• WHAT NEEDS TO BE DONE:
The data below holds a line containing "right shoulder: (1308, 347, 16)" and a line containing "left wrist: (1802, 799, -20)"; please quote exactly those two lines and every line between them, and nothing else.

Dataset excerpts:
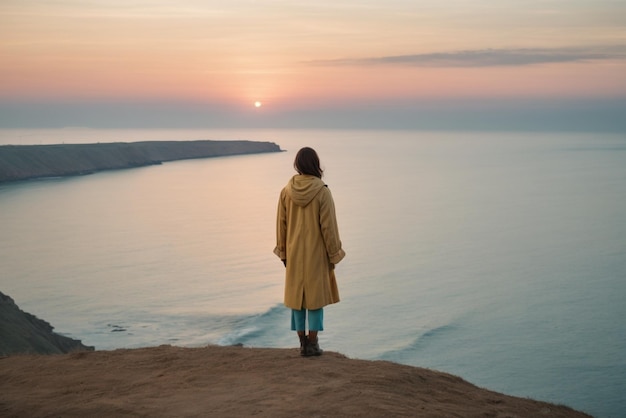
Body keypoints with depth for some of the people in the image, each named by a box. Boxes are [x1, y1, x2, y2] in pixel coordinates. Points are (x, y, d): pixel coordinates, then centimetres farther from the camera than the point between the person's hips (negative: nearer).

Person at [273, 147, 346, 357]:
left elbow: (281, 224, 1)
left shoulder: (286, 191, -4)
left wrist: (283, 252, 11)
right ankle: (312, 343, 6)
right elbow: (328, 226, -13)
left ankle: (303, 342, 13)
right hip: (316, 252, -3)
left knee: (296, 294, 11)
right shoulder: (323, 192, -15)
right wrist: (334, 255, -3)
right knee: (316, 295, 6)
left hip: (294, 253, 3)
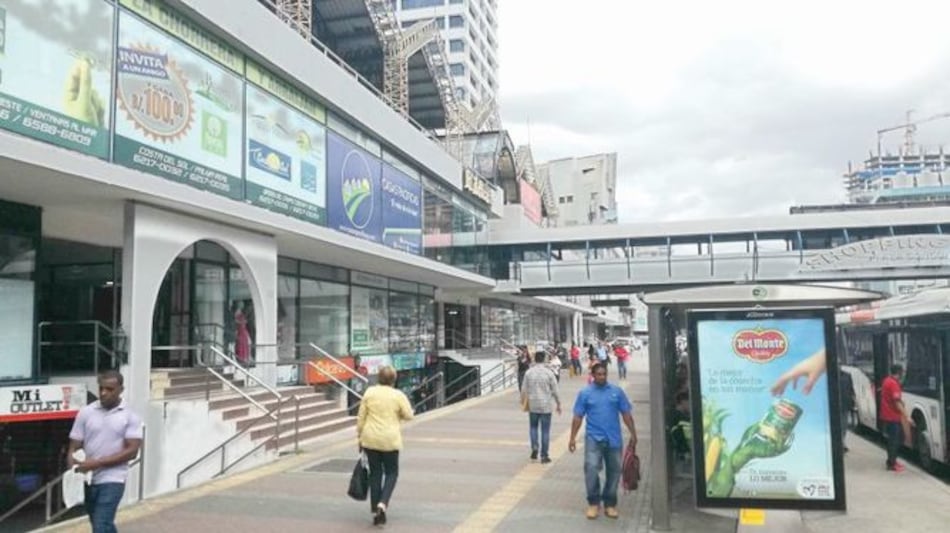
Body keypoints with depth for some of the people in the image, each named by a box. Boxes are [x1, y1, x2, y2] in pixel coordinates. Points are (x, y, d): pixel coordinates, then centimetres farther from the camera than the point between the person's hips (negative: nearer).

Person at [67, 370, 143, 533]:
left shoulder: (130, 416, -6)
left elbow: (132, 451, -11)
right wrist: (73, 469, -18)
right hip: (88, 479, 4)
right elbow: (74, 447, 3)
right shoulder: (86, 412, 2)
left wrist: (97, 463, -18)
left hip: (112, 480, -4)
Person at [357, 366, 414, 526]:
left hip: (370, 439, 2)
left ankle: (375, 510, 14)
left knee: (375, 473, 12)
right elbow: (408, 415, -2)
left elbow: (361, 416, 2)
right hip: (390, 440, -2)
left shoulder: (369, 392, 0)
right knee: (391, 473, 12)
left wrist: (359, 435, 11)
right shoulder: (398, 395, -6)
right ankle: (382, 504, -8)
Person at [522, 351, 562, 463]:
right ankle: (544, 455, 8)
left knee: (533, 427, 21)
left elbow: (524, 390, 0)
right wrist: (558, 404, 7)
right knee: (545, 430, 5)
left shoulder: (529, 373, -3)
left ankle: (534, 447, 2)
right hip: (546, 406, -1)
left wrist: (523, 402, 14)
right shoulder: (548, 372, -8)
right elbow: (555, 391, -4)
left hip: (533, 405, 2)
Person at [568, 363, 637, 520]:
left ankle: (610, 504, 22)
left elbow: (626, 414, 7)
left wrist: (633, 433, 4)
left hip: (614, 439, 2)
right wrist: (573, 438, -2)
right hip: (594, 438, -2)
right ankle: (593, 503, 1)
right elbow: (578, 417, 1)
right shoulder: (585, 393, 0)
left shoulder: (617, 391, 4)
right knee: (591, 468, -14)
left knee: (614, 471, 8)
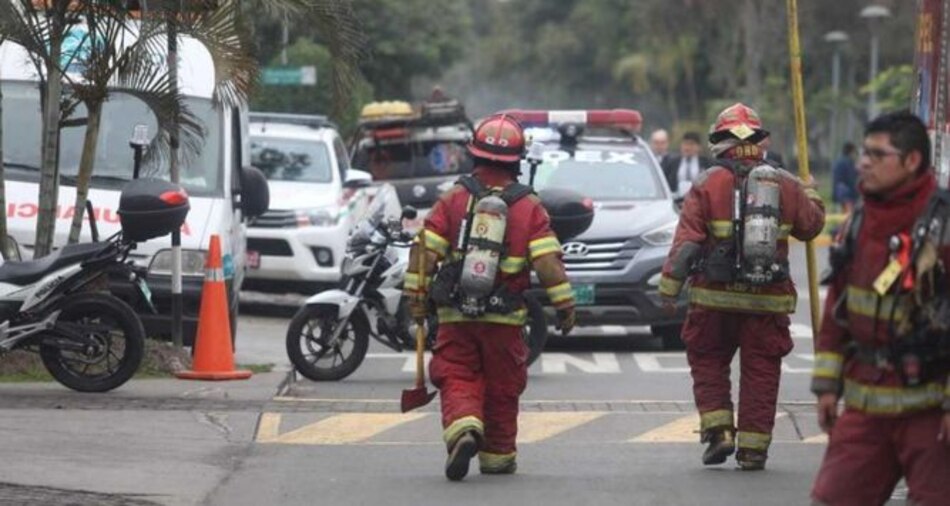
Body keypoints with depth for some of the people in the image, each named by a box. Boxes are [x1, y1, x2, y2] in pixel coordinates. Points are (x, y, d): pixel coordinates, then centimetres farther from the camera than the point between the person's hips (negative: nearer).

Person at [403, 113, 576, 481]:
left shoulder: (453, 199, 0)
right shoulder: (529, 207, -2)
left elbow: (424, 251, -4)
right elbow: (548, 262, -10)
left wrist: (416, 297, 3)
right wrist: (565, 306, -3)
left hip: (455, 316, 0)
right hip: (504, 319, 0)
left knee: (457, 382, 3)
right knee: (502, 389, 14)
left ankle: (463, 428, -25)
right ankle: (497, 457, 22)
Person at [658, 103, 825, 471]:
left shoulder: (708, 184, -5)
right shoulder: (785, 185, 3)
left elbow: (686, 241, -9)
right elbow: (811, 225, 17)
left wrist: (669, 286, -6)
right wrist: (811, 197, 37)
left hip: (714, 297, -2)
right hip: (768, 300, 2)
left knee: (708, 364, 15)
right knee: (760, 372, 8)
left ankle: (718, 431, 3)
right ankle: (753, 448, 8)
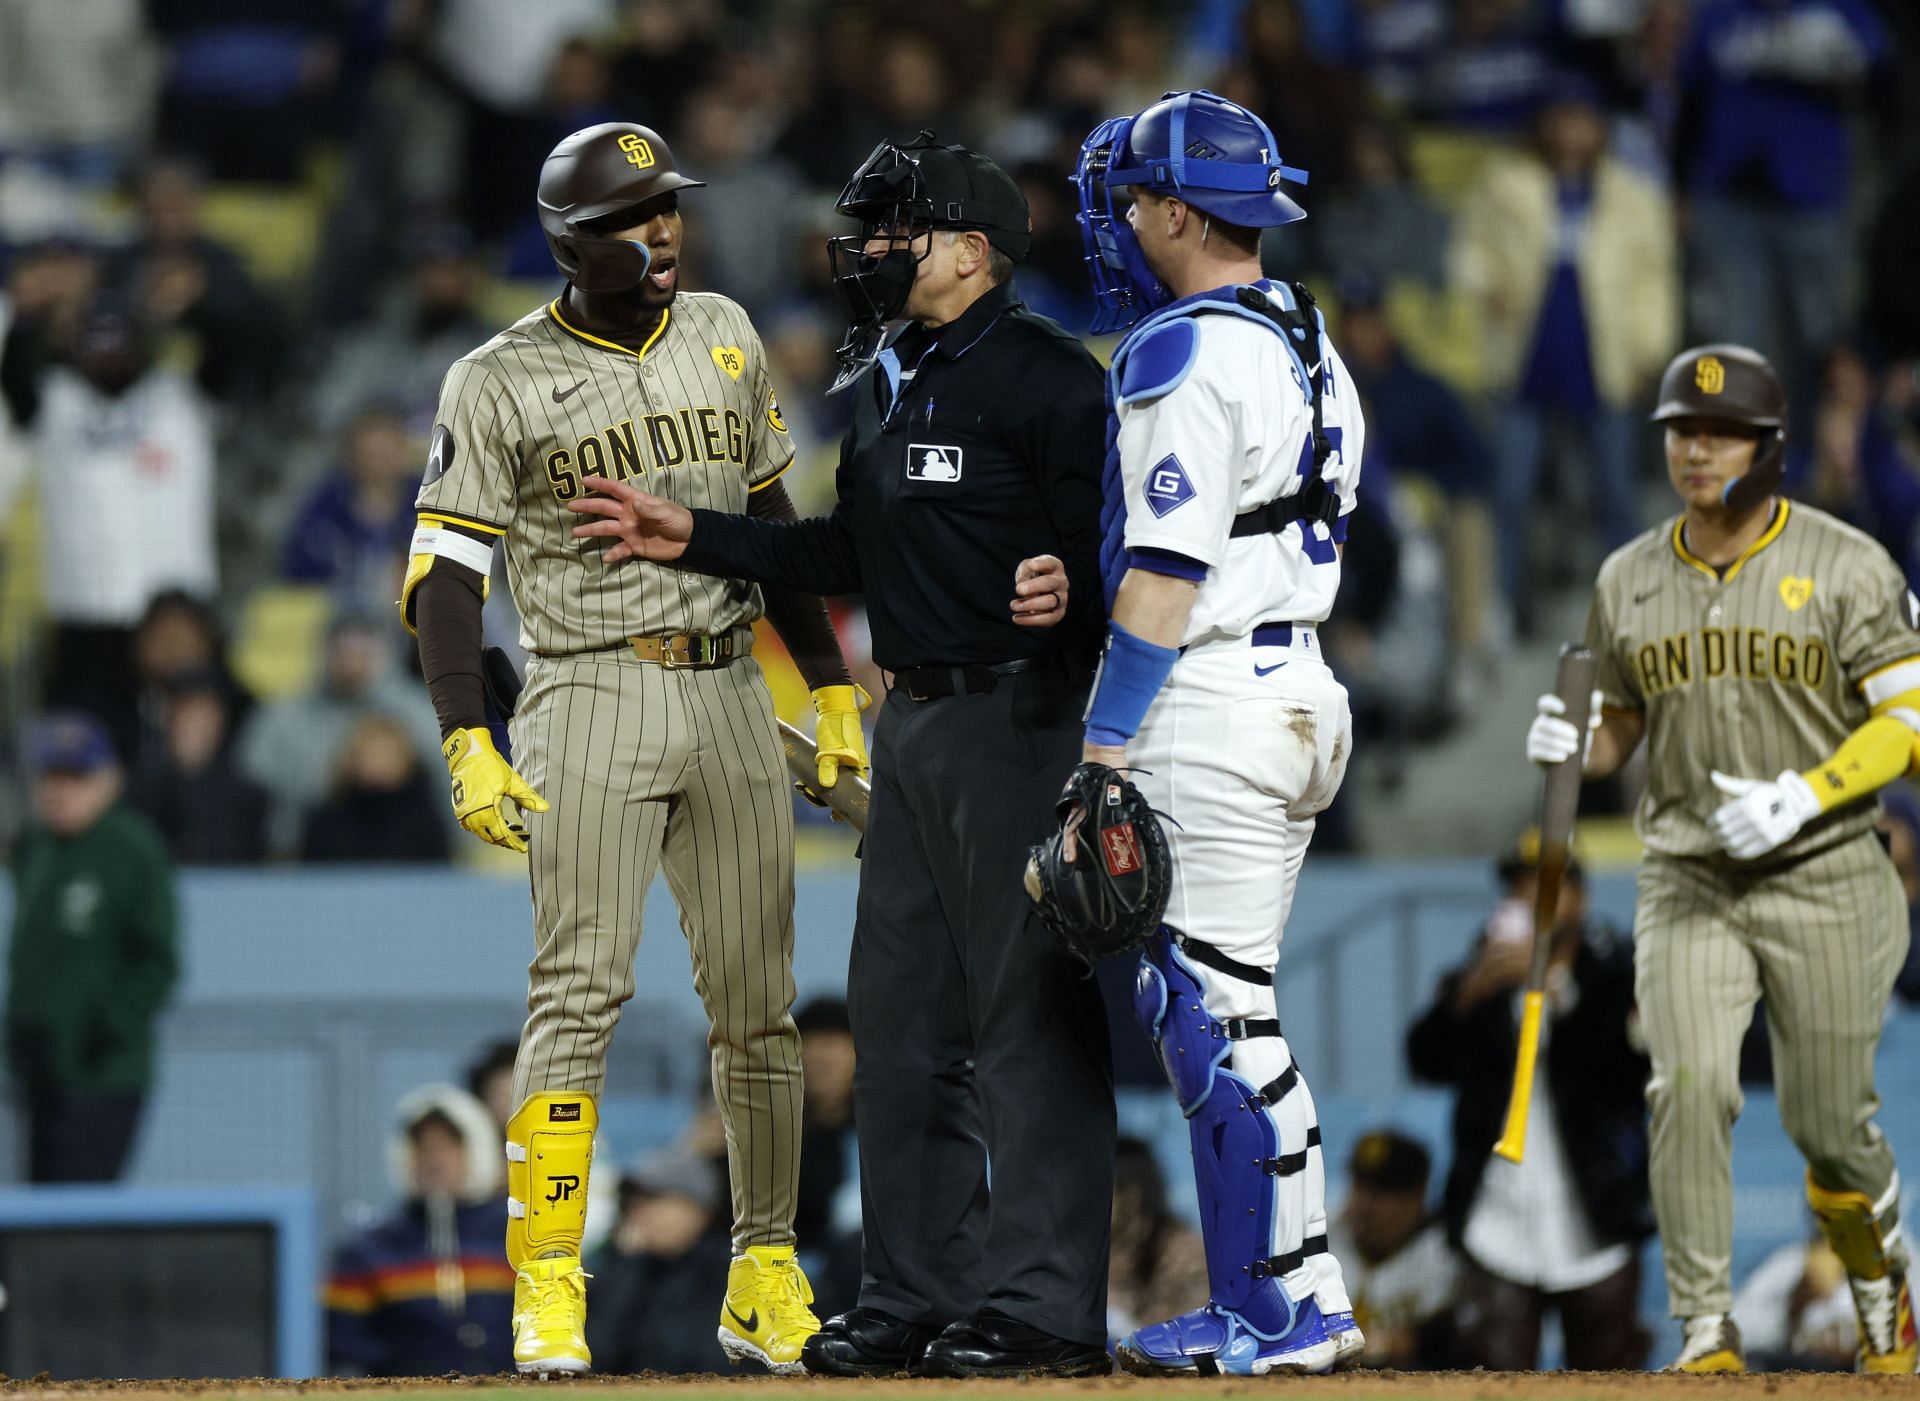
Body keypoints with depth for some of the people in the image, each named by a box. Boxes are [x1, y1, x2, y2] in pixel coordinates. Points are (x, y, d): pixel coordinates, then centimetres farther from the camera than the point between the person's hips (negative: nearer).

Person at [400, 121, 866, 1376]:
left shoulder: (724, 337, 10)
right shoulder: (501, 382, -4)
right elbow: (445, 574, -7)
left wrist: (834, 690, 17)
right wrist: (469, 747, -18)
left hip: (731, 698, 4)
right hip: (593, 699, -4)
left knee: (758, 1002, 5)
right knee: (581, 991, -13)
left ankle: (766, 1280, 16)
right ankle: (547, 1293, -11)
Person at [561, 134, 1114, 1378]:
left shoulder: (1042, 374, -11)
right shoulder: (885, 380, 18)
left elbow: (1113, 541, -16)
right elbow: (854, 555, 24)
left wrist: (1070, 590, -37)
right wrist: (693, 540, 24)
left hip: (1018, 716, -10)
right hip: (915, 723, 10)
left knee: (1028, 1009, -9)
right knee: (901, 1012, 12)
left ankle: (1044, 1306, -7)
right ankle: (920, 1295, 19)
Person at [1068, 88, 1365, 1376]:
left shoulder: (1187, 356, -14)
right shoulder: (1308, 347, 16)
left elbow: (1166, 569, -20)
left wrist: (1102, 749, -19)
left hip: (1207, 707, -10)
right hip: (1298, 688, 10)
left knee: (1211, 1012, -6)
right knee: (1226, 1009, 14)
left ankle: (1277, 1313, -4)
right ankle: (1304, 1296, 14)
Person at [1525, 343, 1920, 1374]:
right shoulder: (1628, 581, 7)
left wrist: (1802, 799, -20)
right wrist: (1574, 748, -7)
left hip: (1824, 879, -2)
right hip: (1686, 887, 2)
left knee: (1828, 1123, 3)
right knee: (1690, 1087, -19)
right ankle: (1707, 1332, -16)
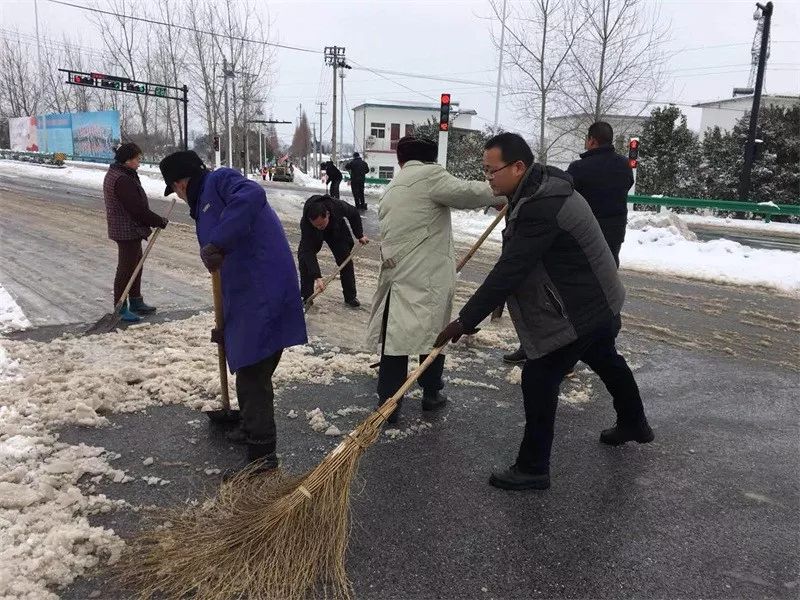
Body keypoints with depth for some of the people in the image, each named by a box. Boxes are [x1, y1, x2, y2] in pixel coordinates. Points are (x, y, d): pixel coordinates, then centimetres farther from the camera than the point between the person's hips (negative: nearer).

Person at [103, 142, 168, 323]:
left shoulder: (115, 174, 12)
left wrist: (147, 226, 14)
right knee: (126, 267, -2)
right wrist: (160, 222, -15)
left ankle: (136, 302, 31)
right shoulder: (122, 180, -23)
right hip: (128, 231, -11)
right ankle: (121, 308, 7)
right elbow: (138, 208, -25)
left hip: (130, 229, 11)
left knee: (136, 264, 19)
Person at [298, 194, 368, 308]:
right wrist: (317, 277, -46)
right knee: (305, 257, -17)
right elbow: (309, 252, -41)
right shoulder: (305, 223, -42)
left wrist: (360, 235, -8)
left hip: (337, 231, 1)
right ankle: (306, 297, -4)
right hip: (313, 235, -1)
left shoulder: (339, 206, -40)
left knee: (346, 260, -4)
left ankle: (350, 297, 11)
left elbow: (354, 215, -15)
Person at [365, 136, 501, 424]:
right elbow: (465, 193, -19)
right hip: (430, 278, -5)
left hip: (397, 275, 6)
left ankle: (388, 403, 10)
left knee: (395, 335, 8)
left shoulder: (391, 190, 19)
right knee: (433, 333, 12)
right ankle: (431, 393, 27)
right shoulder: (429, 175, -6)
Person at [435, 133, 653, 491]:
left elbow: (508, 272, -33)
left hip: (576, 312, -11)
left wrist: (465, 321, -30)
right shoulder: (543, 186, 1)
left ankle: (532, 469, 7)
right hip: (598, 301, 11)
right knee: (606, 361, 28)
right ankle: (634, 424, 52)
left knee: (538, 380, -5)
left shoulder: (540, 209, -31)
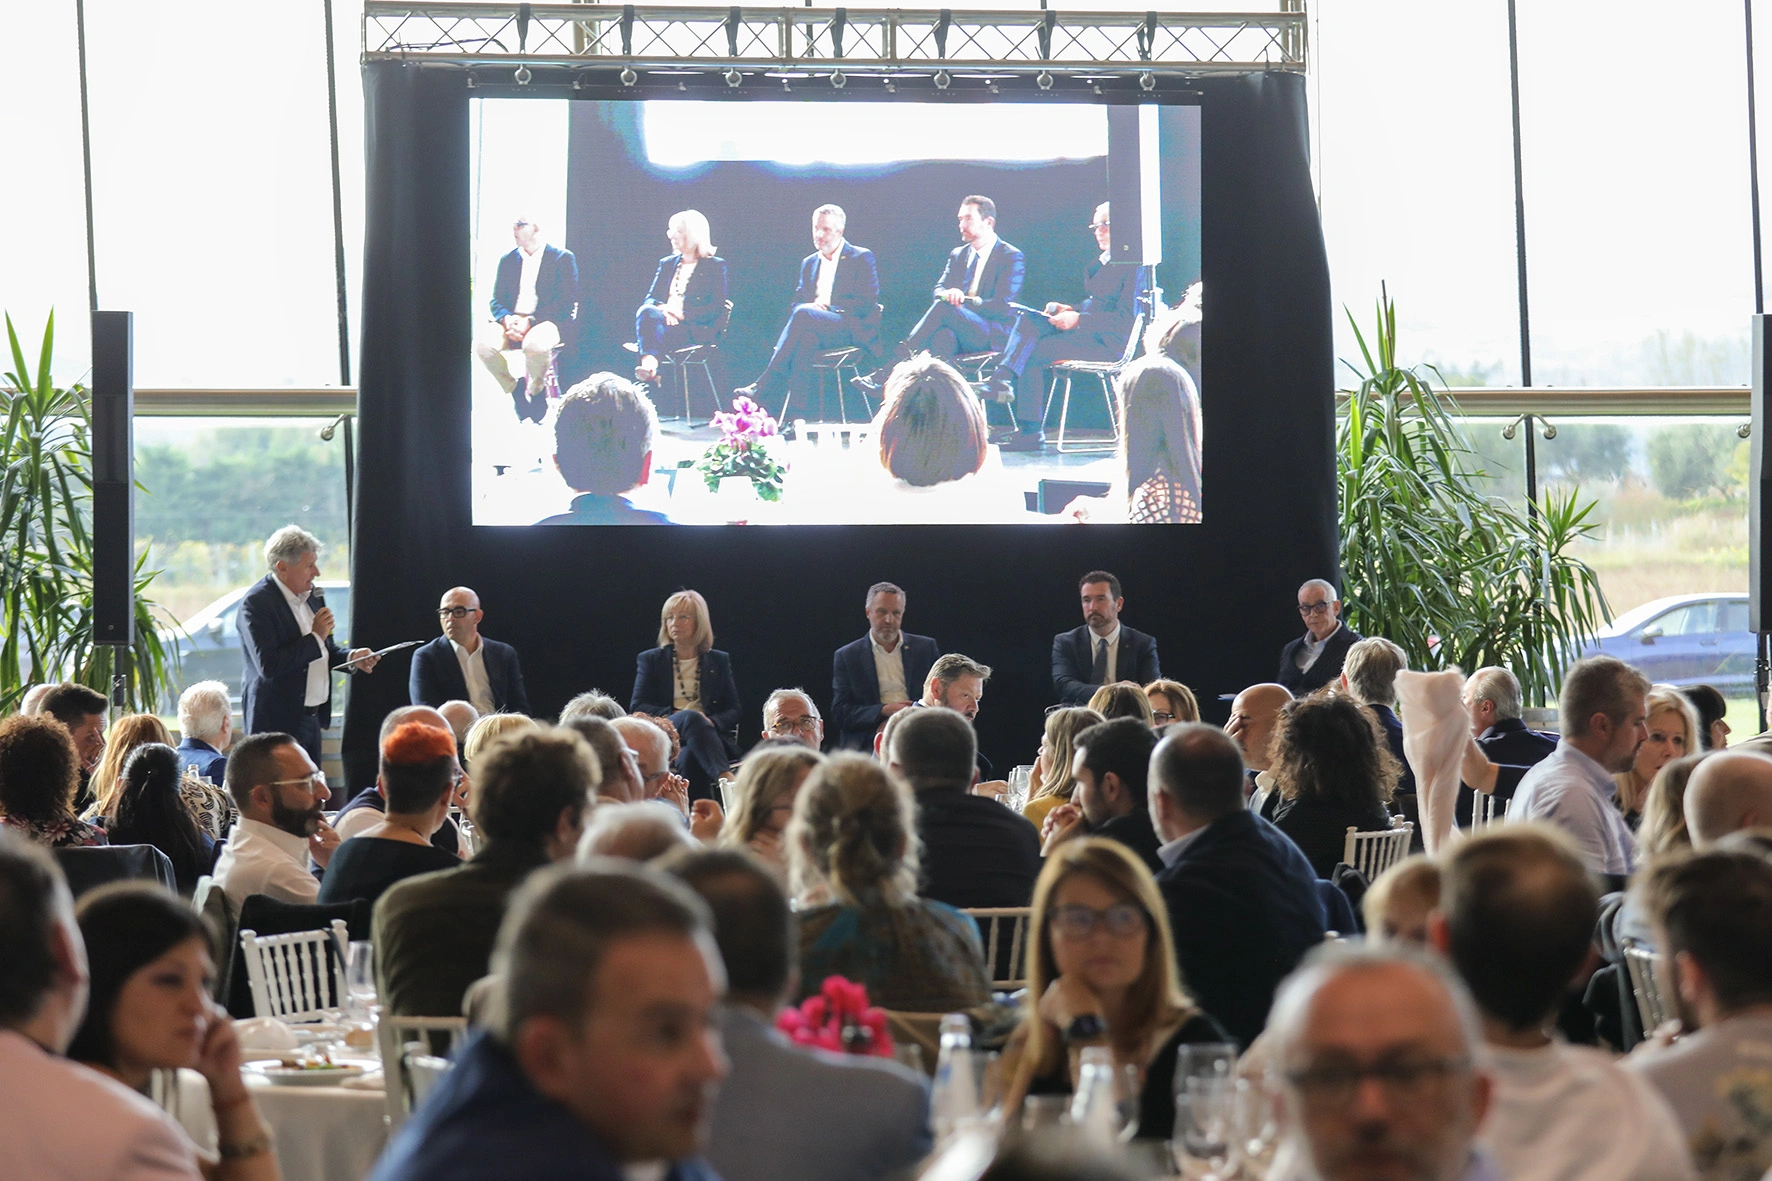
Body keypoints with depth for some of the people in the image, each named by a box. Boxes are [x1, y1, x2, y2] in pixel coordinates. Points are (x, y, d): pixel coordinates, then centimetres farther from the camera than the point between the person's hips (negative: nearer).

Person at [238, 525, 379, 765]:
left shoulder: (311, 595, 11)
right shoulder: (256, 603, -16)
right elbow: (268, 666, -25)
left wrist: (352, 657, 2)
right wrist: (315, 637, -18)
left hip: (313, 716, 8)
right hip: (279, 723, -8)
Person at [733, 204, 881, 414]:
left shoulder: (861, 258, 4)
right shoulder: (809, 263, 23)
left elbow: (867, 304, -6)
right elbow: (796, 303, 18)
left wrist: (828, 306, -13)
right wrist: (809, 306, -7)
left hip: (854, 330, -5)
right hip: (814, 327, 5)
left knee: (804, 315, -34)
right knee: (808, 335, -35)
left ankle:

• EXERCISE RESPONSE:
right shoulder: (1308, 347, 16)
left elbow: (1166, 569, -20)
left wrist: (1102, 749, -19)
left hip: (1207, 707, -10)
right hip: (1298, 688, 10)
left knee: (1211, 1012, -6)
right knee: (1226, 1009, 14)
left ankle: (1277, 1313, -4)
right ankle: (1304, 1296, 14)
Person at [1525, 343, 1920, 1374]:
right shoulder: (1628, 581, 7)
left wrist: (1802, 799, -20)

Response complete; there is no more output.